WHAT TO PRODUCE » Please write out the lines of the data exactly, beginning with the first and ending with the line containing "left shoulder: (85, 443)"; leave the pictures behind.

INFORMATION PROVIDED »
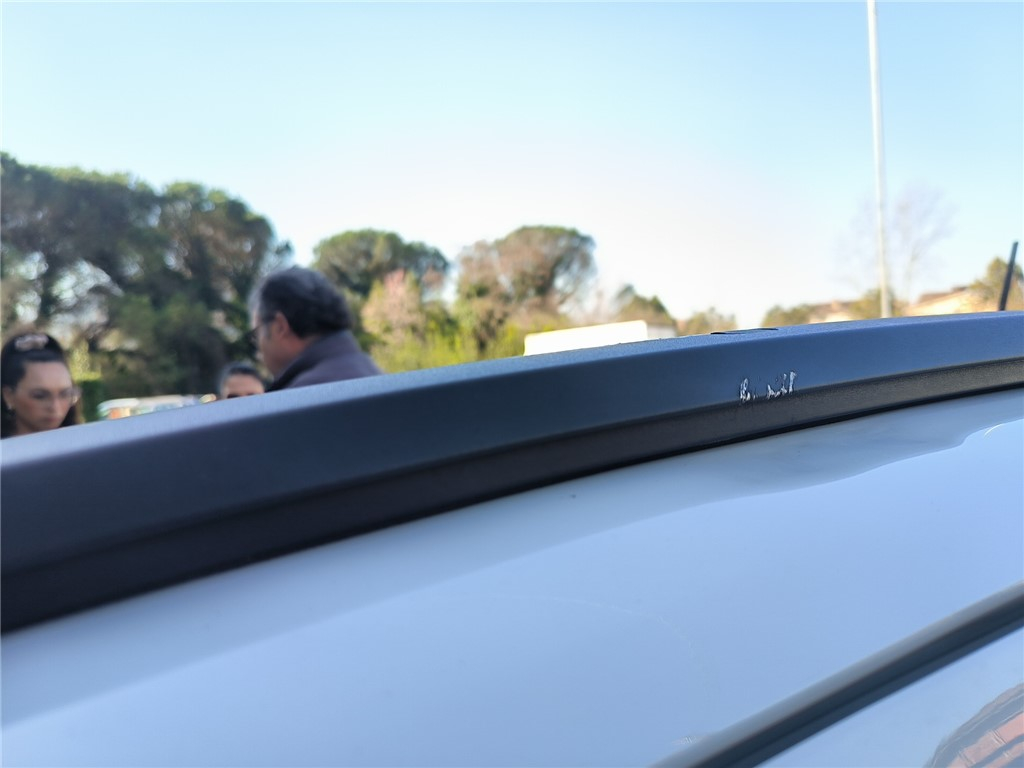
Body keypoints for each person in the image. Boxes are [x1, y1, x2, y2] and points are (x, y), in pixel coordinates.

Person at [248, 266, 381, 391]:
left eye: (256, 334)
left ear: (280, 326)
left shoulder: (299, 398)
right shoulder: (374, 375)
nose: (258, 353)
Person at [1, 332, 82, 439]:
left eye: (65, 394)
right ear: (8, 396)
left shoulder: (85, 443)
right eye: (40, 396)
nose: (55, 407)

ANSWER AREA »
Body keypoints for each person in the image. Boxes are [x1, y1, x2, y2] and points are (x, y), in pixel coordinates.

Person at [248, 266, 381, 391]:
left eye: (256, 334)
left ear: (280, 326)
left shoulder: (299, 398)
right shoulder: (374, 375)
nose: (258, 353)
Person at [1, 332, 82, 439]:
left eye: (65, 394)
right ear: (8, 396)
left shoulder: (85, 443)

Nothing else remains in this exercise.